Но – похоже, что обрадовались мы преждевременно.

Ну да, объявлена гласность, возвращение к общечеловеческим ценностям, – спасибо Михал Сергеичу, какой молодец, повел страну по демократическому пути. И вдруг – поворот государственного руля вправо. (Или влево?) Ясно, что партаппарат перешел в наступление – добился от Горбачева отказа от рыночной программы Явлинского, роспуска президентского совета, то есть увольнения либералов Яковлева, Петракова. А мининдел Шеварднадзе в декабре сам подал в отставку – по причине «наступления диктатуры». Чьей диктатуры – не объяснил.

И покатились с началом 91-го одно за другим грозные события. В Вильнюсе десантники («черные береты») штурмовали телецентр, есть жертвы. Через неделю в Риге ОМОН штурмовал здание МВД Латвии, и тоже жертвы. В Москве – коммунистическая демонстрация, требуют отставки мэра Гавриила Попова, несут лозунги: «КГБ, прими меры против контрреволюции!». И КГБ, естественно, принимает. И – демократические демонстрации в Москве и у нас в Питере: «Руки прочь от Литвы!», «Фашизм не пройдет!».

А в феврале – телевизионное выступление Ельцина. Ох и выдал Горбачеву! Мол, обманул нас летом 90-го, провалив программу «500 дней», обманывает народ и теперь, – он должен уйти в отставку.

Противостояние двух лидеров – ни к чему хорошему это, черт дери, не приведет.

– Не хватало нам еще гражданской войны, – сказала Рая, когда телевизор умолк. – Избави Бог!

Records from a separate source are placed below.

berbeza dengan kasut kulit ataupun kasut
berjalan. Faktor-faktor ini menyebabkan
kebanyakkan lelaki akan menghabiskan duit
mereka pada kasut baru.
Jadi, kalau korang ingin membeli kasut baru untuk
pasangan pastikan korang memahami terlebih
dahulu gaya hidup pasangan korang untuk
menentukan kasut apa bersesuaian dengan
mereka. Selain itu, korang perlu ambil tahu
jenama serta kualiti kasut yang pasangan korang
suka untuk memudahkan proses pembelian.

Она перекрестилась. Такая недавно возникла у нее привычка. Мне было странно видеть это: мы же атеисты, нас воспитали в полном безбожии, верно? «Ты что, стала верующей?» – спросил я. «Ой, не знаю. – Рая вздохнула, пожав плечами. – Признаться, – добавила неуверенно, – мне надоел мой атеизм». Я знал, откуда у нее это настроение, – от Лизы! Лиза давно на пенсии – погрузнела, постарела. К ней ходят соседи, нуждающиеся в медпомощи, она безотказно (и бесплатно) делает им уколы. Приходят пожилые женщины, уставшие от трудной жизни, ведут богомольные разговоры. Вот и Райка зачастила к Лизе на третий этаж. Ну что ж, наверное, это потребно душе – отвлечься от того, что слышим по радио и видим в ящике.

А в чертовом ящике – опять многотысячный митинг. Стоят с плакатами, как с хоругвями: «Да порядку, нет хаосу!», «Не допустим развала!», «Ельцин, слезь с России!». А речи какие… Краснолицый от мороза хмырь орет, что обстановка – как перед приходом Гитлера к власти. Требует остановить «разгул» демократической прессы. А на следующий день – митинг, тоже многотысячный, в защиту Ельцина. Хлесткие плакаты. Вон мелькнул: «Ельцин лучше съездюков!»

Ожесточение нарастает. Опасно, опасно… Куда несешься, птица-тройка?..

12 июня ходили на выборы президента РСФСР. Мы проголосовали за Ельцина. Он и победил в первом туре, намного опередив Рыжкова. Но вот что удивительно: шесть миллионов голосов подано за Жириновского – довольно много, оказывается, сторонников у него.

– Что происходит, черт дери? – говорю. – Не протрезвев, что ли, идут голосовать?

– Происходит, что всегда происходило, – говорит моя умная жена. – Как велено, так и голосуют.

– Да кто же велит за Жириновского голосовать?

– Невежество велит. Непонимание и нежелание свободы. Мой руки, будем обедать. Вчера в гастрономе давали рыбу, которая называется «пристипома». Я купила, зажарила. Попробуем, что это такое.

– Пристипома? – переспросил я. – Ну да, такая рыба должна была появиться. Всё шло к этому.

Опять старый сон. Давно не снился, а этой ночью – снова мы с Оськой в школьном дворе пытаемся поджечь автомобильную шину, а она не загорается, и тут появляется Артемий Иванович, директор, в своей вечной серой толстовке, и говорит: «Сюшьте, что вы делаете? Вонять же будет!» А я испуганно и глупо леплю в ответ: «Ну мы же не виноваты…» Артемий Иванович сердится: «Как это не виноваты? Невиноватых нету! Все в чем-то виноваты!» А Оська, тоже испуганный, дергает меня за рукав…

Рая дергает за рукав пижамы:

– Дим, проснись! Что с тобой?

Я ошалело смотрю на ее лицо, слабо белеющее в предрассветной тьме. – Что-то плохое приснилось, да? Ты как будто плакал.

– Дурацкий сон, – бормочу я. – Сто раз уже снилось, как мы с Оськой поджигаем покрышку… и всё не можем поджечь.